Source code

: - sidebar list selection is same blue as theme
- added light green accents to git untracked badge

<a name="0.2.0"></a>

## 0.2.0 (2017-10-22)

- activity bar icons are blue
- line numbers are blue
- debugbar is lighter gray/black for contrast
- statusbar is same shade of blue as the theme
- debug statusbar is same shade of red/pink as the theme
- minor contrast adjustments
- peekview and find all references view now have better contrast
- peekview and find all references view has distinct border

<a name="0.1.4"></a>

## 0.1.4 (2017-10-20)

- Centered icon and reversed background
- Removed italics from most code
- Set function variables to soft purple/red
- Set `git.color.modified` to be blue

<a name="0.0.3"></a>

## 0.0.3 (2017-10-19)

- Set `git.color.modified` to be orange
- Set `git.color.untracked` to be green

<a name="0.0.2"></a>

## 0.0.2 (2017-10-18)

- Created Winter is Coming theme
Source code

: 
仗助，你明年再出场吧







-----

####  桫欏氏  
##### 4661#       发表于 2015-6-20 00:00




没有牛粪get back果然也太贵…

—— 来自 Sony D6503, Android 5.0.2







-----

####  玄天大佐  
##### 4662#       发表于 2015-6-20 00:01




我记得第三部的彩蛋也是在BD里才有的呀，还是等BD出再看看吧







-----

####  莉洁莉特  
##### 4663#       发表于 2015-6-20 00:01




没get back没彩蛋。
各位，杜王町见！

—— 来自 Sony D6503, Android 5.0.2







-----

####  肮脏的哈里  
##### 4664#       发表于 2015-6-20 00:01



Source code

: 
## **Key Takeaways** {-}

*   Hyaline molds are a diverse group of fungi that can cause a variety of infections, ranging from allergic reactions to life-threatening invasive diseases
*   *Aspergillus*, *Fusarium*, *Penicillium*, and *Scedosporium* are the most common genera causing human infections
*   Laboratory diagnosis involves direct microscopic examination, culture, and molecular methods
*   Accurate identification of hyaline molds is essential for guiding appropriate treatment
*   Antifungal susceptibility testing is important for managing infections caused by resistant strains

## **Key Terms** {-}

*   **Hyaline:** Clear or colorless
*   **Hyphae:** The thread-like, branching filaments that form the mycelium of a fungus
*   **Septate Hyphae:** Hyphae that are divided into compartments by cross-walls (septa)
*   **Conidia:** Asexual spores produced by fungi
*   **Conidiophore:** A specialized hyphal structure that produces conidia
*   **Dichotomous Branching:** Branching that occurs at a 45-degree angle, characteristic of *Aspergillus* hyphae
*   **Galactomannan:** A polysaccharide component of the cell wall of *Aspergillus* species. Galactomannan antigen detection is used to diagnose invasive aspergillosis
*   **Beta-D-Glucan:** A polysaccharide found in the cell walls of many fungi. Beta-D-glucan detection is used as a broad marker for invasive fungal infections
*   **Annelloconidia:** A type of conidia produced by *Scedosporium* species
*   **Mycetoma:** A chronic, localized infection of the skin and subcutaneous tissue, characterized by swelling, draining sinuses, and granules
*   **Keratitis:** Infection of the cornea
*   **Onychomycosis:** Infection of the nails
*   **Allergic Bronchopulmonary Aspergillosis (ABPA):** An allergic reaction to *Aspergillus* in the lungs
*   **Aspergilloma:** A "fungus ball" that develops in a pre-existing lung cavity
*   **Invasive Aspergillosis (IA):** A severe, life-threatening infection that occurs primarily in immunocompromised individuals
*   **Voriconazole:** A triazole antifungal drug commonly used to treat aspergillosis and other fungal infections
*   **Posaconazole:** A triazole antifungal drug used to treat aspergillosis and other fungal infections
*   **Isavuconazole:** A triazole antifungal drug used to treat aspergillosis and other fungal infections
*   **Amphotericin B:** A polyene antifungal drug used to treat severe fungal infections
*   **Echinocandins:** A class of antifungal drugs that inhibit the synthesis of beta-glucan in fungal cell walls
· · · · ·
* **Task brief**:
Where in the entries does the word "triazole" occur? Copy out each line that has it.

* **Answer to this task**:
*   **Voriconazole:** A triazole antifungal drug commonly used to treat aspergillosis and other fungal infections
*   **Posaconazole:** A triazole antifungal drug used to treat aspergillosis and other fungal infections
*   **Isavuconazole:** A triazole antifungal drug used to treat aspergillosis and other fungal infections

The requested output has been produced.